Chipotle Sweet Potato & Black Bean Stew

3 Very Large Sweet Potatoes, cubed
5 Large Carrots, chopped
4 Lg Garlic Cloves, minced
1 (28oz) Can Stewed Tomatoes
2 (14oz) Cans Black Beans, rinsed
4 Chipotle Peppers in Adobo Sauce, diced 
(these are canned in the mexican food section)
1 Tbs Vegetarian Bouillon 
1 Tbs Cumin
1 Tbs Curry Powder
(1-3 Cups water)

Cut up all the veggies and place them in a large pot with the rest of the ingredients. Add in about 1.5 cups water to the pot and cook on medium-high for about 15 minutes. Then turn down to low and continue simmering to cook the carrots and potatoes thoroughly. Make sure to add enough water to the pot to prevent the stew from becoming to thick and burning. 

TIP 1: 
Day two of this meal is even more amazing! 

TIP 2: 
You can add shredded cheddar to the top of this stew after to serve it for a little bonus...but this stew does not lack flavor without it. :) 

TIP 3:
Turn down the "heat" by tweaking the recipe and removing a chipotle pepper or two. 

TIP 4: 



Kale, Quinoa & Cranberry Salad

So this delicious dish was my first ever attempt at making kale without cooking it.  I'll admit, I was extremely intimidated by this little salad because kale has such a strong flavor that I worried it would be too harsh.  But it turned out great and my hubs raved about it after just the first bite! 

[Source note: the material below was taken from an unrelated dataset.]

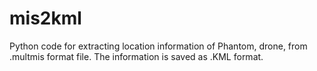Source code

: # mis2kml
Python code for extracting location information of Phantom, drone, from .multmis format file.
The information is saved as .KML format.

Cheers to tasty adventures, :) 

- Marlayna

3 Small bunches Red Kale
1 small pouch dried cranberries
1 bag of sliced almonds, toasted
3 scallions, sliced
2 cups cooked red (or white) quinoa (use package directions to cook)
1.5 tablespoons mayo
2 tablespoons white vinegar
salt & cracked pepper to taste

I simply tore up the kale into bite sized pieces and tossed in the toasted almonds (400 degrees for roughly 7 minutes, being careful to watch them so they don't burn), cranberries, scallions and (cooled) quinoa.  Then I mixed the mayo, vinegar, salt & pepper in a separate bowl, topped the salad and tossed. If the dressing is too tart for you, you could add just a 1/2 teaspoon of sugar and that should sweeten it just enough.

TIP 1:
The dressing softens the kale just perfectly and because kale is such a sturdy green, it holds up really well, even overnight. I loved the combo of sweet cranberries and tangy dressing, plus all the health benefits of kale. Hope you like it too! Enjoy!